Data extracted from a collection
━━━━━━━━━━━━━━━━━━━━
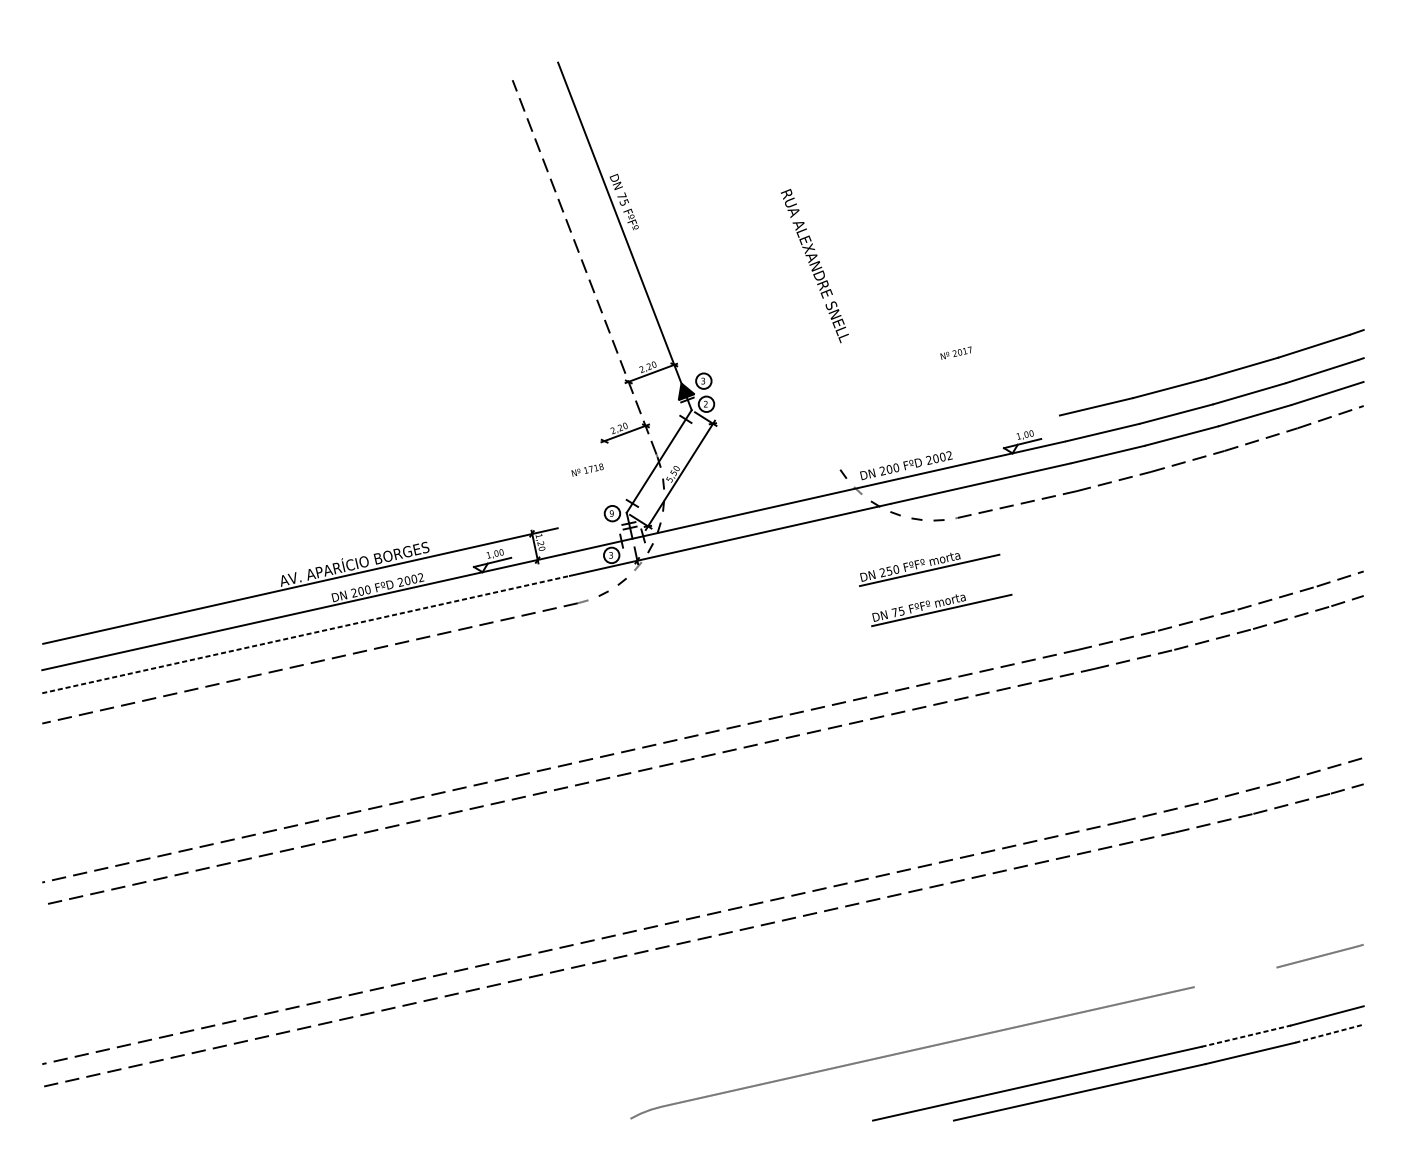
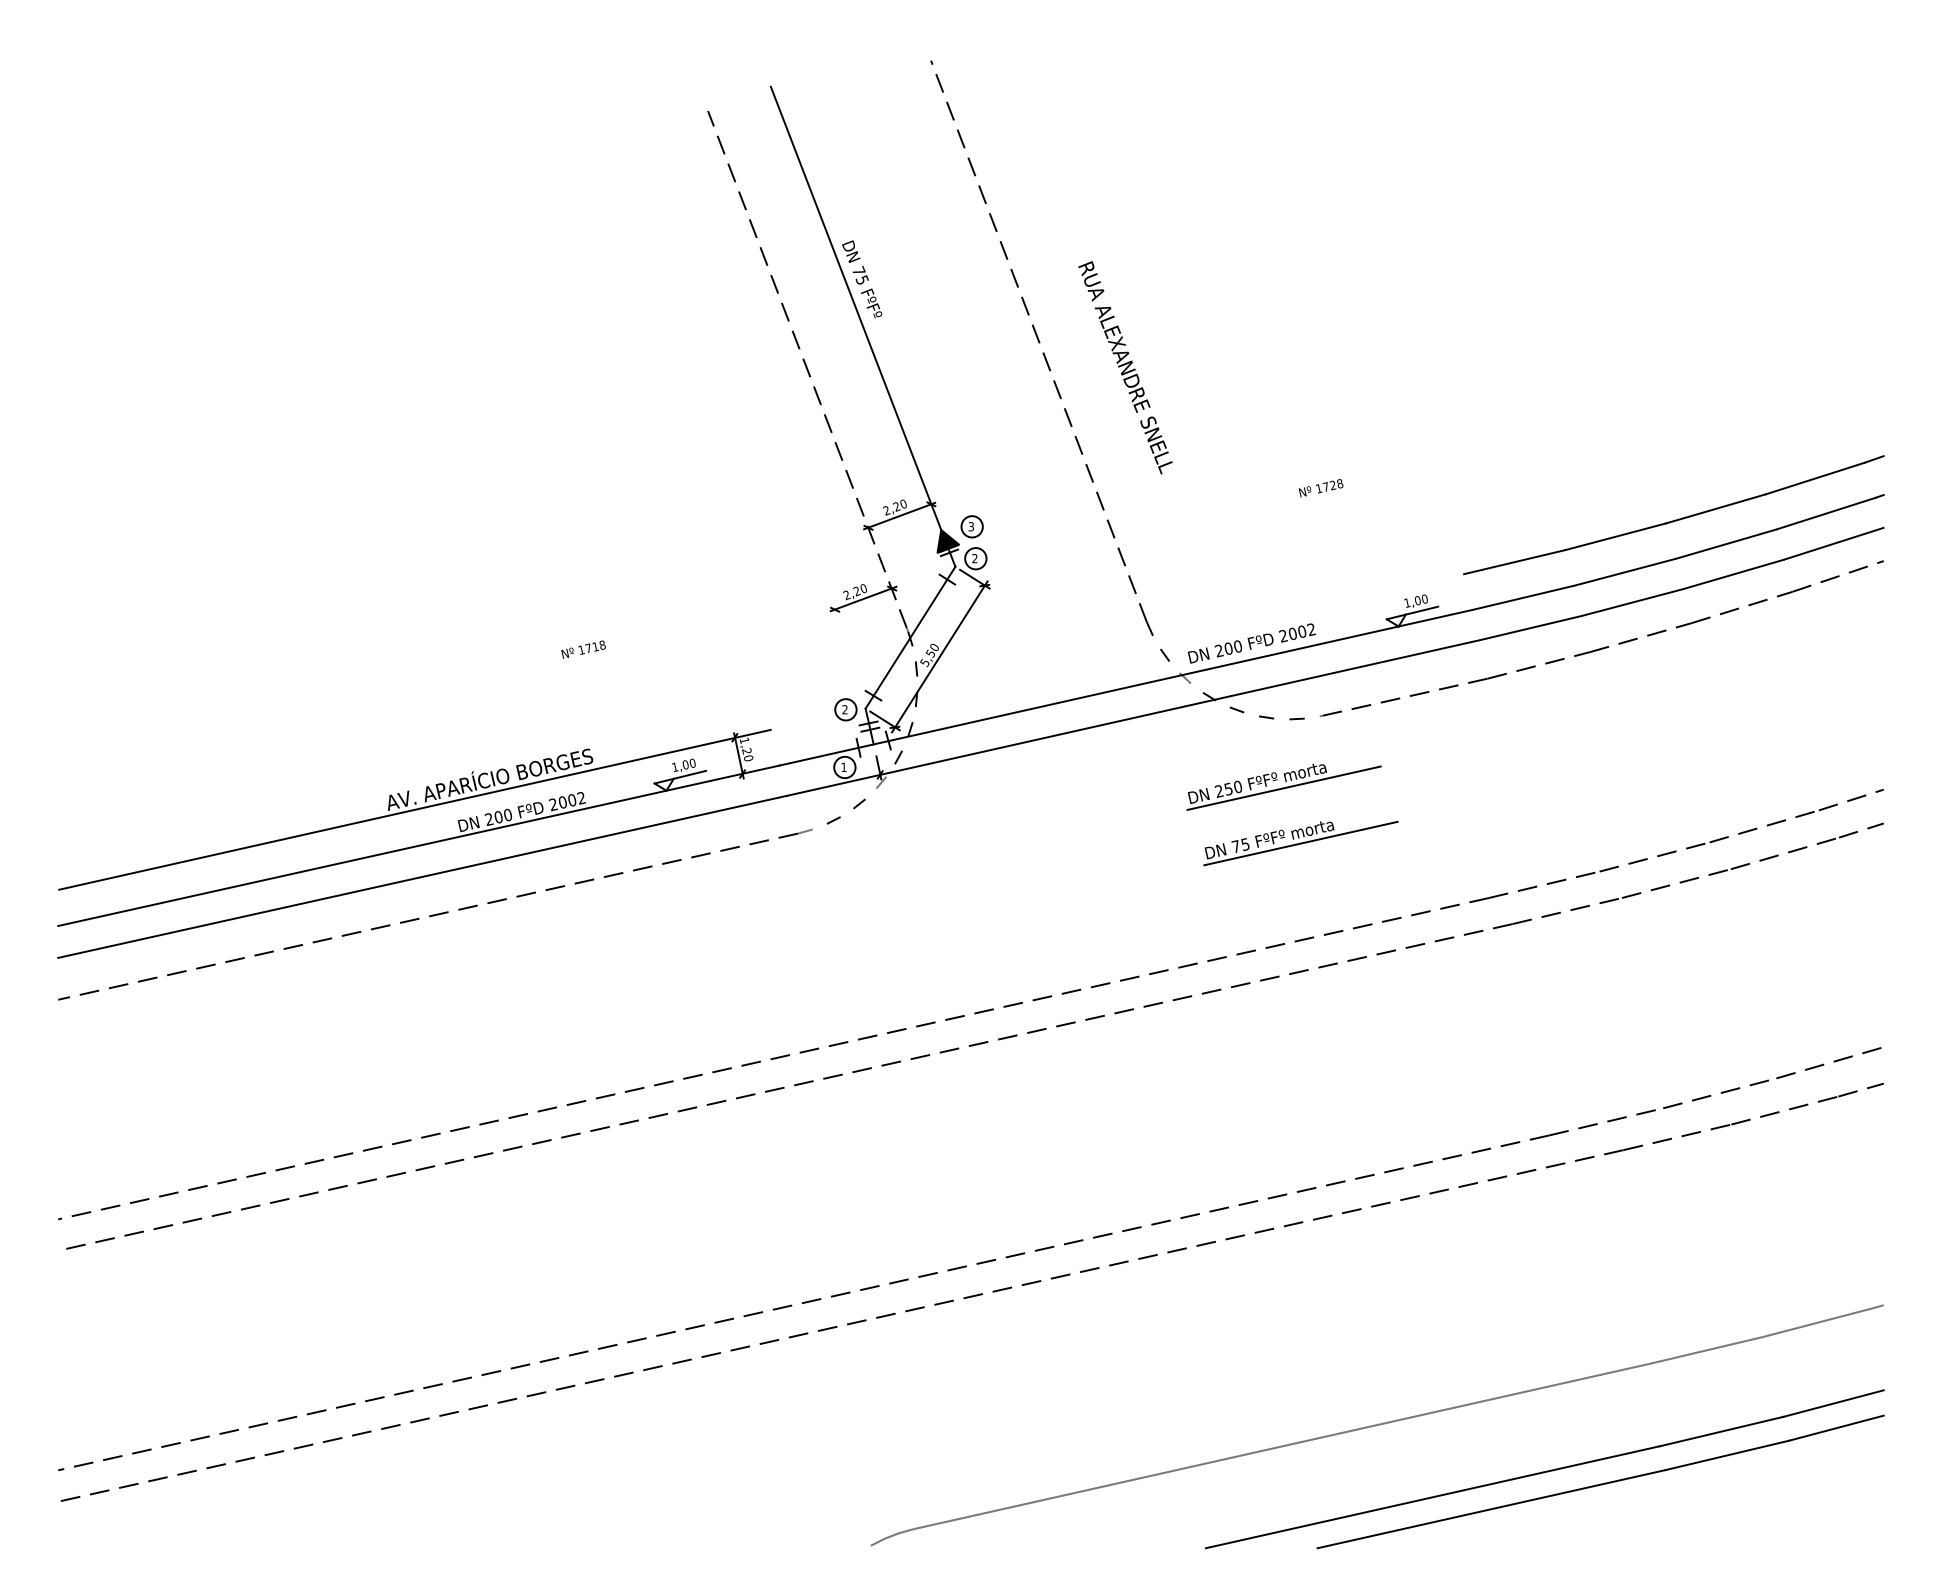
part: (754, 251) -> (1041, 347), added
text: (962, 351) -> (1329, 485), 2017 -> 1728
text: (587, 470) -> (583, 649), moved
text: (611, 513) -> (844, 709), 9 -> 2
text: (610, 555) -> (843, 767), 3 -> 1
line: (305, 634) -> (422, 876), dashed -> solid
line: (1235, 976) -> (1706, 1349), added
line: (1329, 1033) -> (1836, 1428), dashed -> solid
line: (1246, 1036) -> (1721, 1431), dashed -> solid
━━━━━━━━━━━━━━━━━━━━
Exercise: Find the line with "text: (962, 351) -> (1329, 485), 2017 -> 1728" in the data above. Restate it and all later lines word for word, ending with the last line.

Exercise result:
text: (962, 351) -> (1329, 485), 2017 -> 1728
text: (587, 470) -> (583, 649), moved
text: (611, 513) -> (844, 709), 9 -> 2
text: (610, 555) -> (843, 767), 3 -> 1
line: (305, 634) -> (422, 876), dashed -> solid
line: (1235, 976) -> (1706, 1349), added
line: (1329, 1033) -> (1836, 1428), dashed -> solid
line: (1246, 1036) -> (1721, 1431), dashed -> solid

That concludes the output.